Burn calories, fill batteries
Other types of ambient fields are also up for grabs. Researchers at Duke University recently outfitted a construction hard hat with a beeping safety sensor powered by bulldozer radio transmitters. And RCA showed a prototype in early 2010 of a device that turns Wi-Fi signals into DC power to charge a cell phone.
The human body also provides ambient energy, both through movement and heat, said Max Donelan, associate professor of biomedical physiology and kinesiology at Simon Fraser University outside of Vancouver, Canada. Donelan unveiled a knee-mounted energy harvester in 2008 that scavenges 12 watts from the movement of walking one minute's march buys an hour of cell phone talk time.
It works a lot like a hybrid car's regenerative braking, Donelan told InnovationNewsDaily.

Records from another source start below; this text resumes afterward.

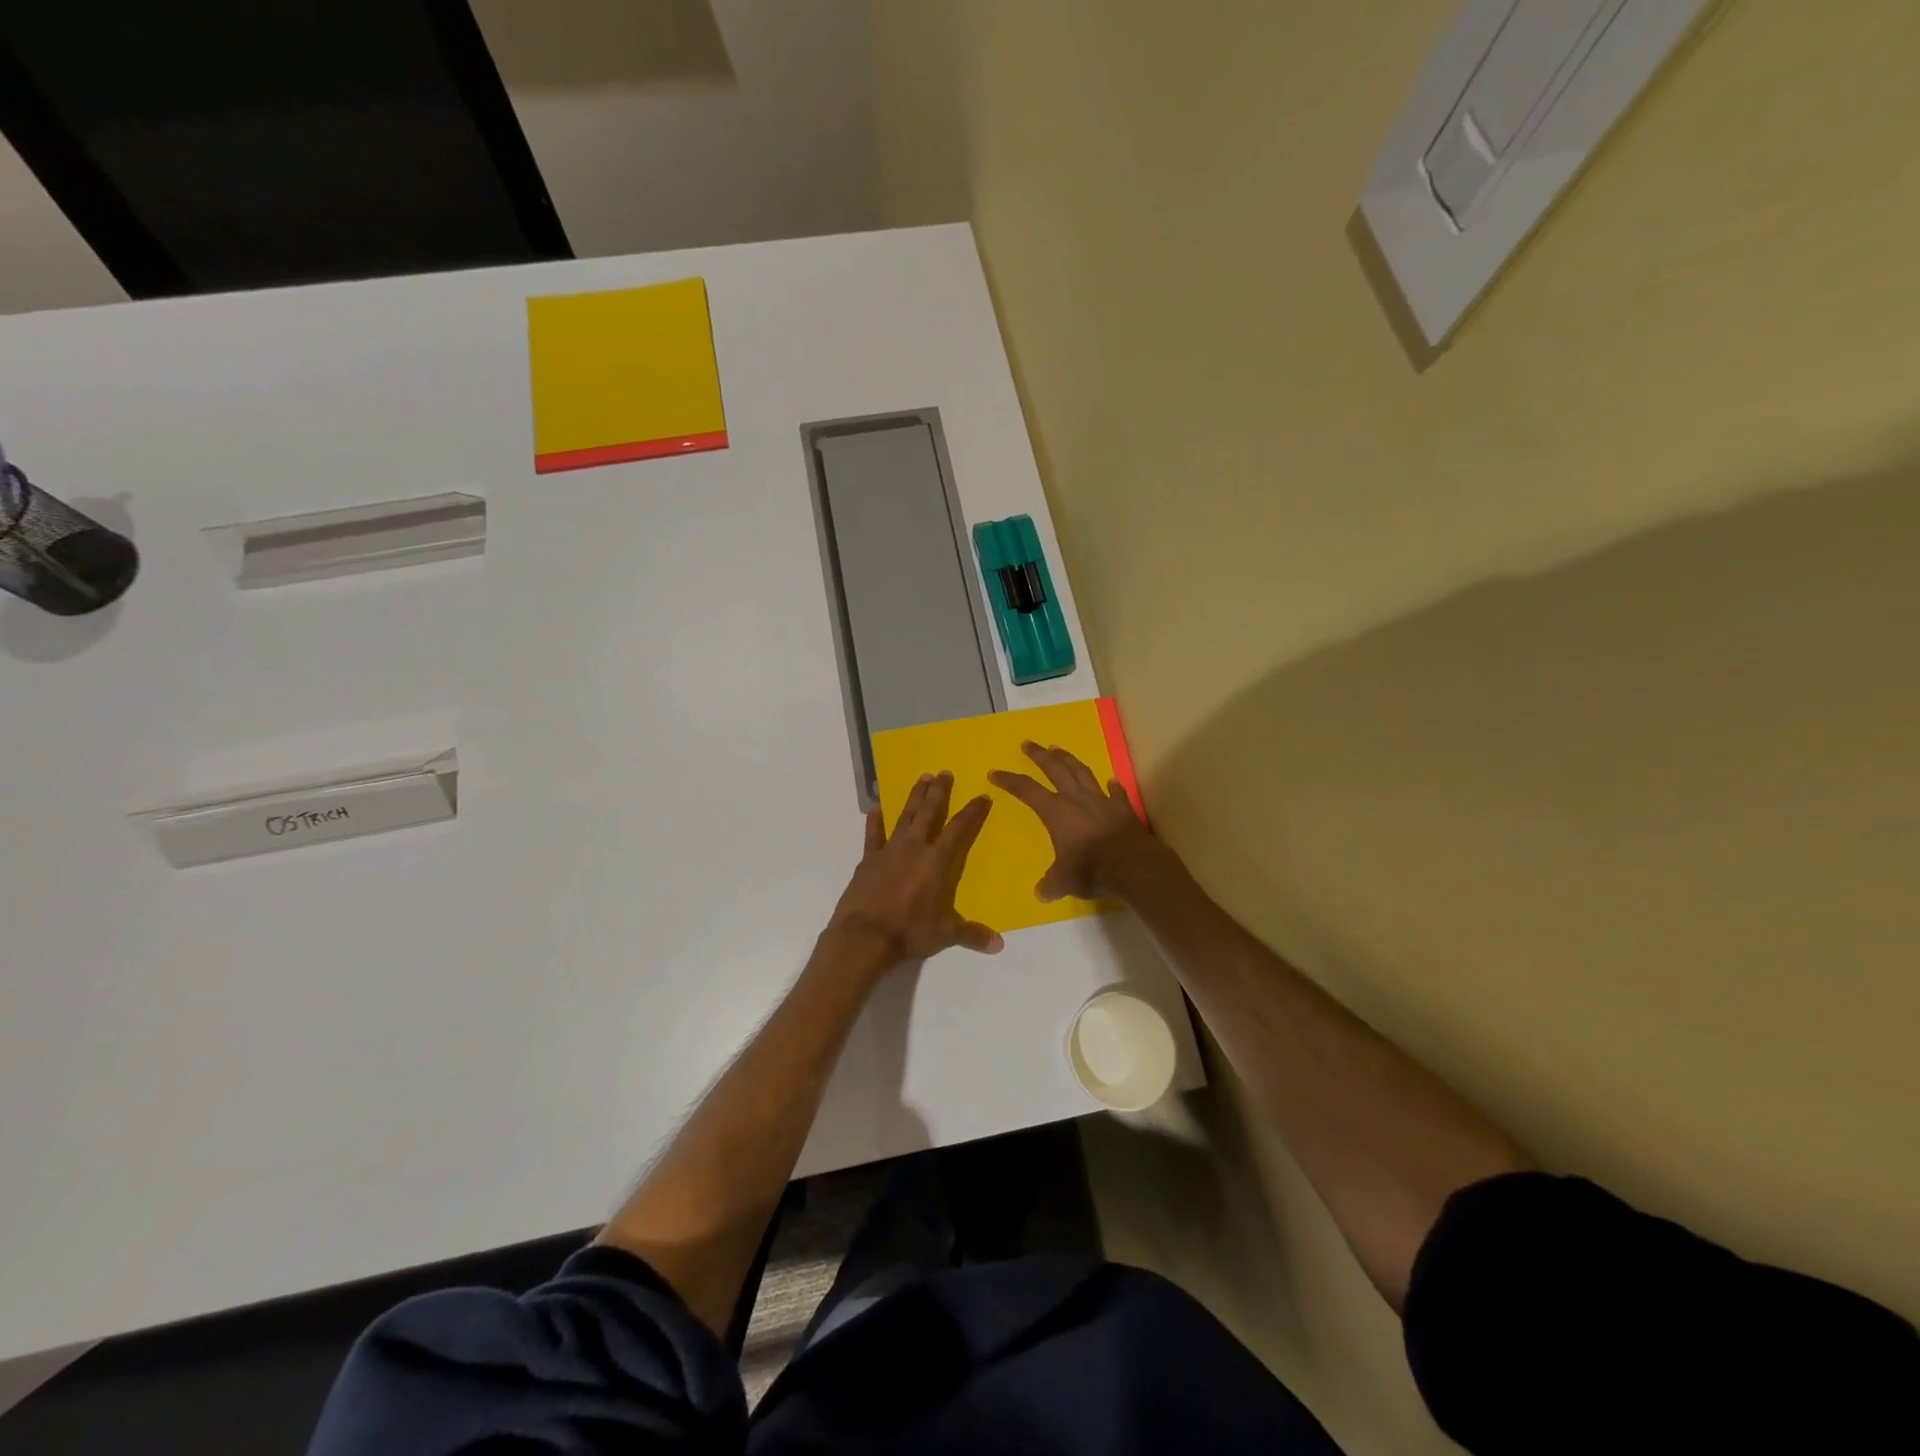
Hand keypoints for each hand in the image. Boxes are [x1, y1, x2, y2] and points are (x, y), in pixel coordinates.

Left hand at [824, 771, 1001, 976]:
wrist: (864, 936)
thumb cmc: (908, 932)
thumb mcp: (944, 934)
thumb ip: (971, 935)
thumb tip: (999, 945)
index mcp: (936, 861)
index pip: (958, 829)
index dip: (972, 812)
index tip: (982, 796)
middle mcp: (914, 848)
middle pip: (929, 813)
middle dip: (939, 792)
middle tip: (944, 772)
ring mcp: (888, 851)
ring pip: (905, 816)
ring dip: (914, 797)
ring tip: (922, 778)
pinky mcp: (868, 859)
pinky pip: (873, 834)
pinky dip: (875, 821)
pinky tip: (875, 808)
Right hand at [989, 742, 1164, 902]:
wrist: (1133, 866)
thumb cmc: (1091, 869)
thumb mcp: (1064, 881)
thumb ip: (1051, 884)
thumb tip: (1042, 893)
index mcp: (1056, 812)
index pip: (1027, 790)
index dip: (1010, 781)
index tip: (995, 773)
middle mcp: (1077, 799)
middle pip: (1055, 769)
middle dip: (1039, 756)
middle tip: (1028, 744)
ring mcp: (1102, 801)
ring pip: (1083, 773)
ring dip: (1069, 760)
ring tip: (1059, 749)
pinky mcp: (1123, 809)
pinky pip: (1116, 793)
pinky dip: (1113, 786)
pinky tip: (1111, 780)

The device captures energy from muscles that slow or brake the knee in the backswing of a stride, not the ones that move the body forward. This keeps the process from being extra work for the joint. This winter the Canadian military tested the brace, called the PowerWalk by Donelan's startup Bionic Power, for its potential to benefit soldiers in remote operations who often carry pounds of batteries on their person.

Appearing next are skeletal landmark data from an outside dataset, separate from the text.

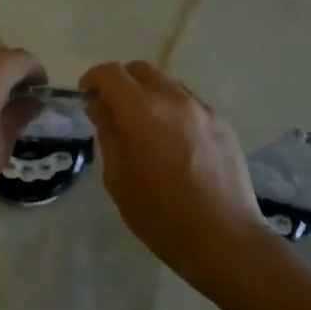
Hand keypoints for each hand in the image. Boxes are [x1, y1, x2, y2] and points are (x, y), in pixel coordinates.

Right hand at [81, 60, 277, 286]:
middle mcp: (174, 100)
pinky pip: (190, 103)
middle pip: (141, 70)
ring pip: (167, 84)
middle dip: (121, 83)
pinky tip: (173, 142)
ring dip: (148, 95)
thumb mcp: (118, 178)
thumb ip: (108, 134)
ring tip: (144, 127)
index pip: (111, 74)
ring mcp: (203, 110)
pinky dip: (172, 110)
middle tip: (112, 110)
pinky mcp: (222, 124)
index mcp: (142, 112)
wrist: (224, 239)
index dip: (93, 79)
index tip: (86, 97)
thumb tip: (101, 107)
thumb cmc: (160, 215)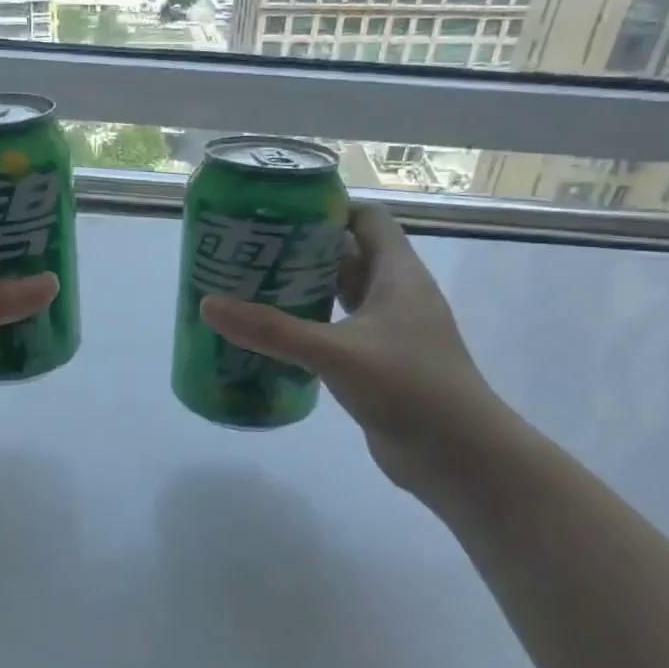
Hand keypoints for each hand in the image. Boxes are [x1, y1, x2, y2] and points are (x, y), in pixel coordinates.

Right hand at [200, 204, 505, 499]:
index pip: (365, 219)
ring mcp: (388, 332)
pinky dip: (309, 329)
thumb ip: (273, 330)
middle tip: (250, 252)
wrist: (460, 458)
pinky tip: (273, 338)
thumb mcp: (337, 353)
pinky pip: (338, 333)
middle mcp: (395, 295)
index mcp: (397, 273)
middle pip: (346, 256)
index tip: (277, 214)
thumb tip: (209, 305)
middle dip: (301, 251)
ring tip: (250, 289)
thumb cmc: (410, 388)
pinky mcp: (378, 365)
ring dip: (302, 291)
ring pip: (340, 297)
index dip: (326, 209)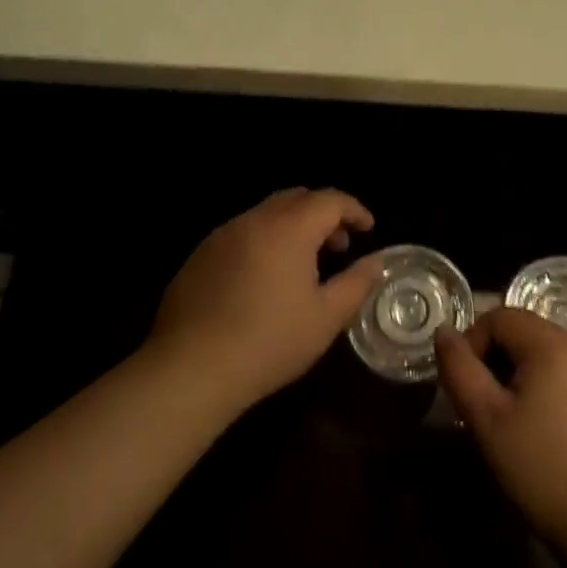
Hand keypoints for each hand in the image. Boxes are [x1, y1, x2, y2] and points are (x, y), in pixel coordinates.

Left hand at [148, 188, 379, 411]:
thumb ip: (356, 283)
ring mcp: (222, 235)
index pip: (330, 200)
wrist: (191, 368)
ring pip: (266, 213)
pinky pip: (241, 233)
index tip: (368, 229)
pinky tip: (263, 279)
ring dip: (292, 226)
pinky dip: (263, 241)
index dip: (354, 209)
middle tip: (338, 246)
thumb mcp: (326, 318)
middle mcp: (254, 220)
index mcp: (289, 229)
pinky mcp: (199, 255)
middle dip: (323, 214)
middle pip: (297, 198)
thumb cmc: (269, 342)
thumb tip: (375, 262)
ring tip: (302, 264)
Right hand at [435, 308, 566, 558]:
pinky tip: (540, 431)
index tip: (464, 386)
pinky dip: (543, 388)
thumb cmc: (545, 470)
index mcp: (553, 343)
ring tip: (506, 420)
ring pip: (543, 354)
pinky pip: (565, 374)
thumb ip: (460, 370)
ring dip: (516, 375)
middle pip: (523, 332)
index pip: (500, 316)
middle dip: (493, 359)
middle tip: (481, 405)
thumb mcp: (488, 420)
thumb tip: (444, 332)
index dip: (472, 342)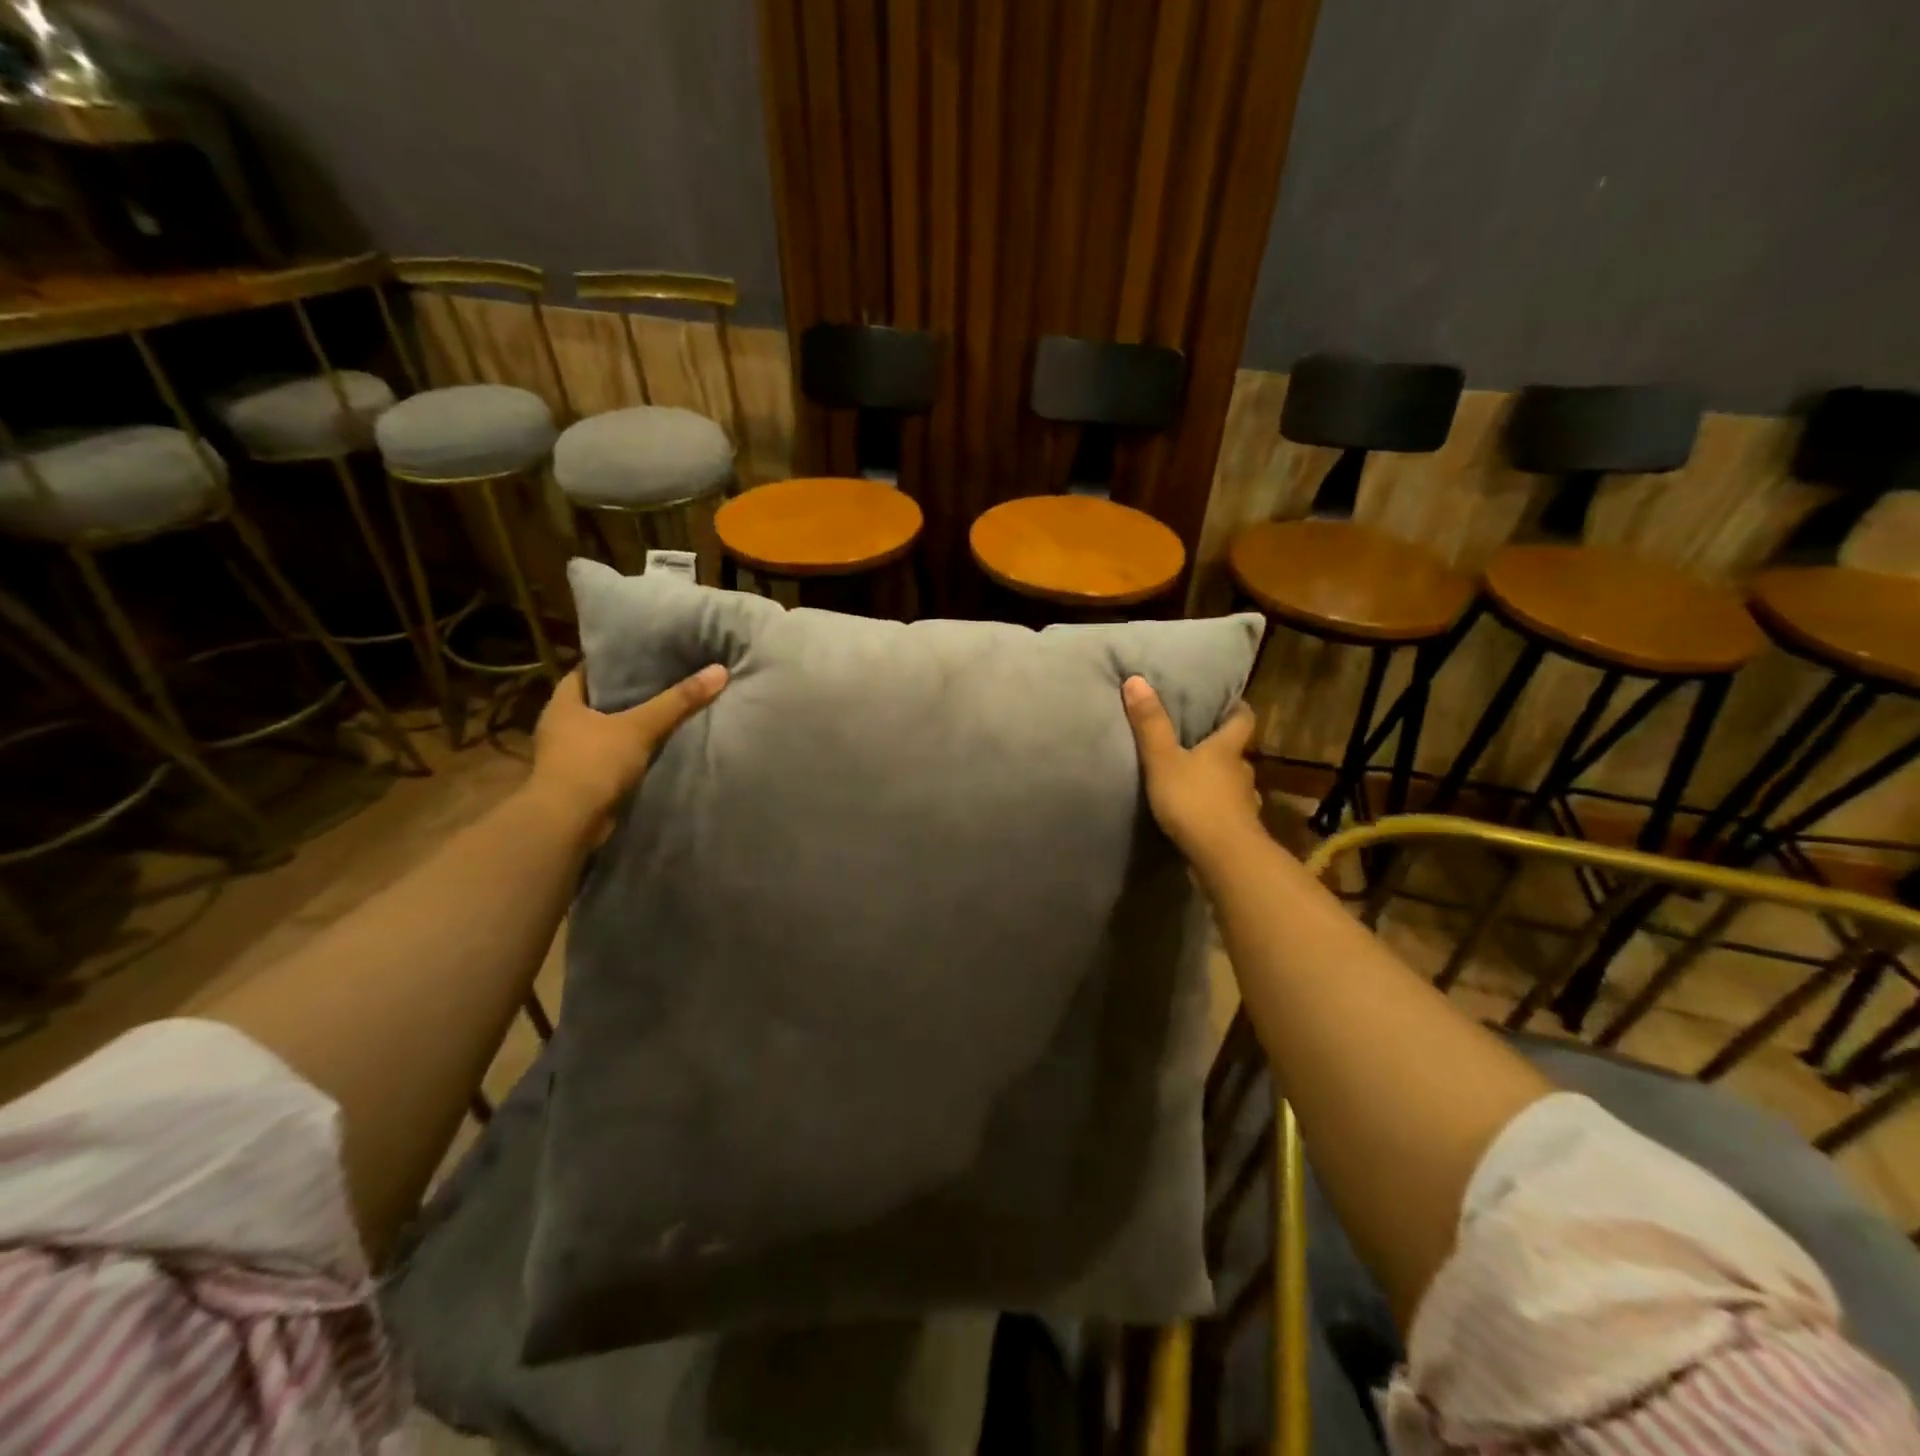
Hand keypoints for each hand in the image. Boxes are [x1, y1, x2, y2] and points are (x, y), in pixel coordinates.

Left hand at [525, 665, 728, 837]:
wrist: (568, 823)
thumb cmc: (594, 763)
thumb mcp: (640, 726)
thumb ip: (678, 701)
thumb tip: (719, 670)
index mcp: (563, 701)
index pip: (591, 669)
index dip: (619, 661)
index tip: (650, 655)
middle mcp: (562, 723)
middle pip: (602, 699)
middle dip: (633, 692)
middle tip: (670, 679)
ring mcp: (570, 753)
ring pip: (608, 728)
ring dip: (633, 724)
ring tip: (671, 709)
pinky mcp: (583, 778)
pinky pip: (613, 754)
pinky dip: (633, 750)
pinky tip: (661, 744)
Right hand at [1122, 676, 1260, 866]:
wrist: (1223, 857)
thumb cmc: (1194, 800)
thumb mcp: (1163, 760)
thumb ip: (1150, 724)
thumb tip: (1136, 679)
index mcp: (1227, 750)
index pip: (1242, 720)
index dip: (1237, 709)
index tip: (1229, 703)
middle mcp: (1242, 773)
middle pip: (1236, 754)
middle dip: (1221, 749)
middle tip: (1198, 743)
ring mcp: (1244, 804)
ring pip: (1233, 785)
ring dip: (1219, 782)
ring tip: (1196, 782)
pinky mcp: (1239, 831)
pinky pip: (1228, 813)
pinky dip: (1217, 811)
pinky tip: (1200, 816)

Dance floors, backpacks and turnstiles are similarly poised to hijack our everyday movement. Donelan sees potential in these technologies to at least make people more aware of their place in an energetic world, if no more.
Energy is all around us
Clearly compared to most of the power we consume as humans, the energy offered by most ambient sources is tiny. But the range of devices that can run on these small power packages is only going to grow, said Smith.
"Power requirements are dropping as circuits get smaller and as time goes on you're going to be able to power more and more on less, Smith said.
Plus, Smith added, we're not doing anything else with all these stray radio waves, vibrations, or our lost body energy. If the power is there, why not use it?